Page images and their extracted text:

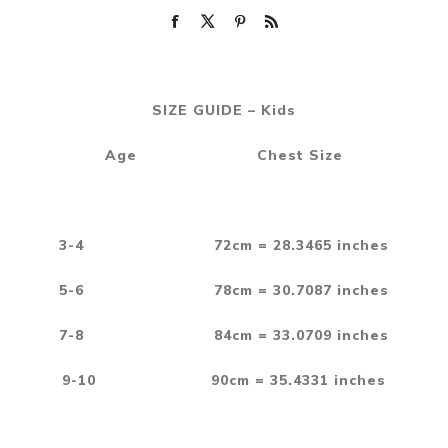
SIZE GUIDE – Kids
Age Chest Size
3-4 72cm = 28.3465 inches
5-6 78cm = 30.7087 inches
7-8 84cm = 33.0709 inches
9-10 90cm = 35.4331 inches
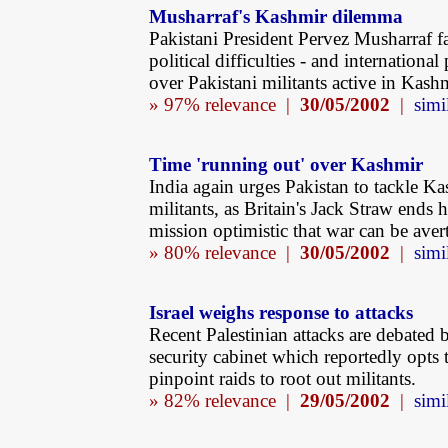
Musharraf's Kashmir dilemma
Pakistani President Pervez Musharraf f
political difficulties - and international 
over Pakistani militants active in Kashm
» 97% relevance |
30/05/2002
|
simi
Time 'running out' over Kashmir
India again urges Pakistan to tackle Ka
militants, as Britain's Jack Straw ends 
mission optimistic that war can be aver
» 80% relevance |
30/05/2002
|
simi
Israel weighs response to attacks
Recent Palestinian attacks are debated b
security cabinet which reportedly opts 
pinpoint raids to root out militants.
» 82% relevance |
29/05/2002
|
simi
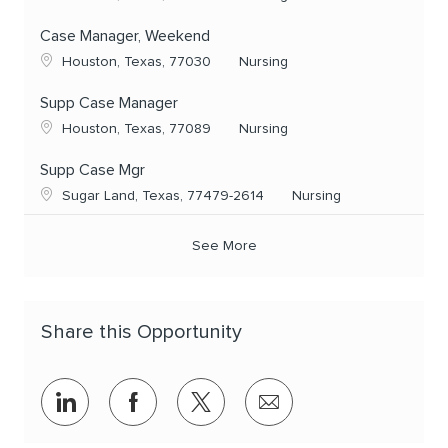
Case Manager, Weekend
Location
Category
Houston, Texas, 77030
Nursing
Supp Case Manager
Location
Category
Houston, Texas, 77089
Nursing
Supp Case Mgr
Location
Category
Sugar Land, Texas, 77479-2614
Nursing
See More
Share this Opportunity
Share via LinkedIn
Share via Facebook
Share via twitter
Share via email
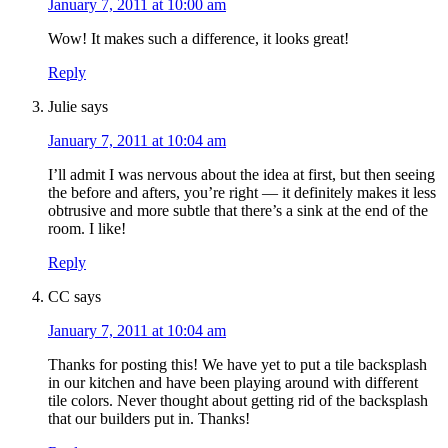
January 7, 2011 at 10:00 am
Wow! It makes such a difference, it looks great!
Reply
Julie
says
January 7, 2011 at 10:04 am
I’ll admit I was nervous about the idea at first, but then seeing
the before and afters, you’re right — it definitely makes it less
obtrusive and more subtle that there’s a sink at the end of the
room. I like!
Reply
CC
says
January 7, 2011 at 10:04 am
Thanks for posting this! We have yet to put a tile backsplash
in our kitchen and have been playing around with different
tile colors. Never thought about getting rid of the backsplash
that our builders put in. Thanks!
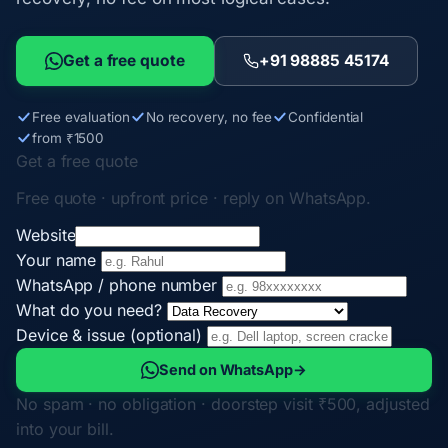
Get a free quote
+91 98885 45174
Free evaluation
No recovery, no fee
Confidential
from ₹1500
Get a free quote
Free quote · upfront price · reply on WhatsApp.
Website
Your name
WhatsApp / phone number
What do you need?
Device & issue (optional)
Send on WhatsApp
→
No spam · no obligation · doorstep visit ₹500, adjusted
into your bill.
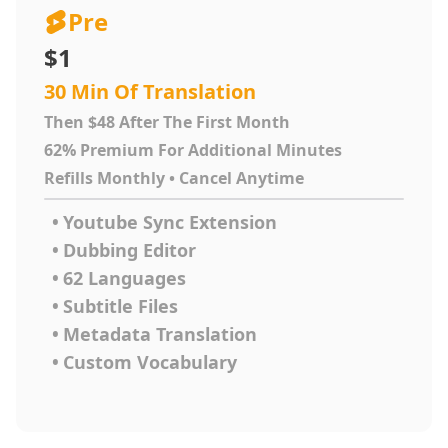
Pre
$1
30 Min Of Translation
Then $48 After The First Month
62% Premium For Additional Minutes
Refills Monthly • Cancel Anytime
•
Youtube Sync Extension
•
Dubbing Editor
•
62 Languages
•
Subtitle Files
•
Metadata Translation
•
Custom Vocabulary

» TO DO
Copy out the text of all the data above, replacing every "Location" with "Work Site" and leaving everything else unchanged. Omit the pictures.

» SOLUTION
SIZE GUIDE – Kids
Age Chest Size
3-4 72cm = 28.3465 inches
5-6 78cm = 30.7087 inches
7-8 84cm = 33.0709 inches
9-10 90cm = 35.4331 inches
Musharraf's Kashmir dilemma
Pakistani President Pervez Musharraf f
political difficulties - and international 
over Pakistani militants active in Kashm
» 97% relevance |
30/05/2002
|
simi
Time 'running out' over Kashmir
India again urges Pakistan to tackle Ka
militants, as Britain's Jack Straw ends 
mission optimistic that war can be aver
» 80% relevance |
30/05/2002
|
simi
Israel weighs response to attacks
Recent Palestinian attacks are debated b
security cabinet which reportedly opts 
pinpoint raids to root out militants.
» 82% relevance |
29/05/2002
|
simi
Case Manager, Weekend
Work Site
Category
Houston, Texas, 77030
Nursing
Supp Case Manager
Work Site
Category
Houston, Texas, 77089
Nursing
Supp Case Mgr
Work Site
Category
Sugar Land, Texas, 77479-2614
Nursing
See More
Share this Opportunity
Share via LinkedIn
Share via Facebook
Share via twitter
Share via email
January 7, 2011 at 10:00 am
Wow! It makes such a difference, it looks great!
Reply
Julie
says
January 7, 2011 at 10:04 am
I’ll admit I was nervous about the idea at first, but then seeing
the before and afters, you’re right — it definitely makes it less
obtrusive and more subtle that there’s a sink at the end of the
room. I like!
Reply
CC
says
January 7, 2011 at 10:04 am
Thanks for posting this! We have yet to put a tile backsplash
in our kitchen and have been playing around with different
tile colors. Never thought about getting rid of the backsplash
that our builders put in. Thanks!
Get a free quote
+91 98885 45174
Free evaluation
No recovery, no fee
Confidential
from ₹1500
Get a free quote
Free quote · upfront price · reply on WhatsApp.
Website
Your name
WhatsApp / phone number
What do you need?
Device & issue (optional)
Send on WhatsApp
→
No spam · no obligation · doorstep visit ₹500, adjusted
into your bill.
Pre
$1
30 Min Of Translation
Then $48 After The First Month
62% Premium For Additional Minutes
Refills Monthly • Cancel Anytime
•
Youtube Sync Extension
•
Dubbing Editor
•
62 Languages
•
Subtitle Files
•
Metadata Translation
•
Custom Vocabulary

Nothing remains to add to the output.